The Ministry of Utmost Happiness is a book overflowing with life and death, love and loss – a book that is unlike any other and difficult to describe or define.
Set in India, from Delhi to Kashmir, The Ministry of Utmost Happiness begins as a story of the transgender or ‘hijra’ Anjum, but sprawls into the story of war between Hindus and Muslims, India and Pakistan. Blood is spilt liberally, and reported in a way that is often disconcertingly matter-of-fact. There are deaths of innocent fathers, babies and mothers. The way they are reported is as if the narrator is numb, carrying an underlying despair and grief, but moving onwards to the next massacre or family tragedy.
The next section follows on Tilo, a woman with whom three men fall in love with, and her own brushes with torture and death.
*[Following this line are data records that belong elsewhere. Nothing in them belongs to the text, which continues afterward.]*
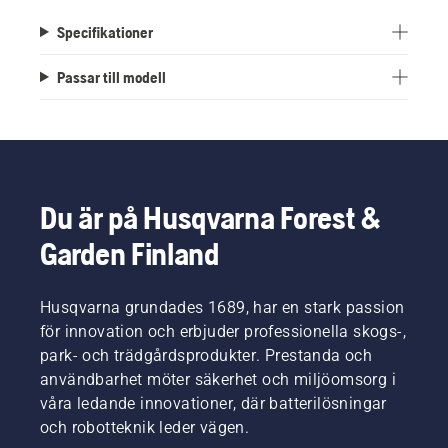
Specifikationer
Passar till modell
Du är på Husqvarna Forest &
Garden Finland
Husqvarna grundades 1689, har en stark passion
för innovation och erbjuder professionella skogs-,
park- och trädgårdsprodukter. Prestanda och
användbarhet möter säkerhet och miljöomsorg i
våra ledande innovationer, där batterilösningar
och robotteknik leder vägen.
Through the personal stories of Anjum and Tilo, Roy examines the state of India, and the cruelties and tragedies its people have endured as a result of political and religious unrest.
As I count Arundhati Roy’s The God of Small Things as one of my all-time favourite books, I had high expectations of her second work of fiction in 20 years.
And while there was no mistaking the beauty of Roy’s writing and the fascinating world of which she writes in The Ministry of Utmost Happiness, this book did not capture me in the way that The God of Small Things did.
For me, The Ministry of Utmost Happiness was too full of ideas and events, and I found it difficult to take hold of a singular one at any time, so swiftly did Roy move from one to another.
Although I read of horror, I did not really feel it, or understand it. Perhaps this book requires a more careful and knowledgeable reading, but when I got to the end I did not feel satisfied or moved, and felt nothing like the sense of wonder I had when finishing The God of Small Things. Nevertheless, it is extraordinary and strange – a memorable book, however difficult to grasp.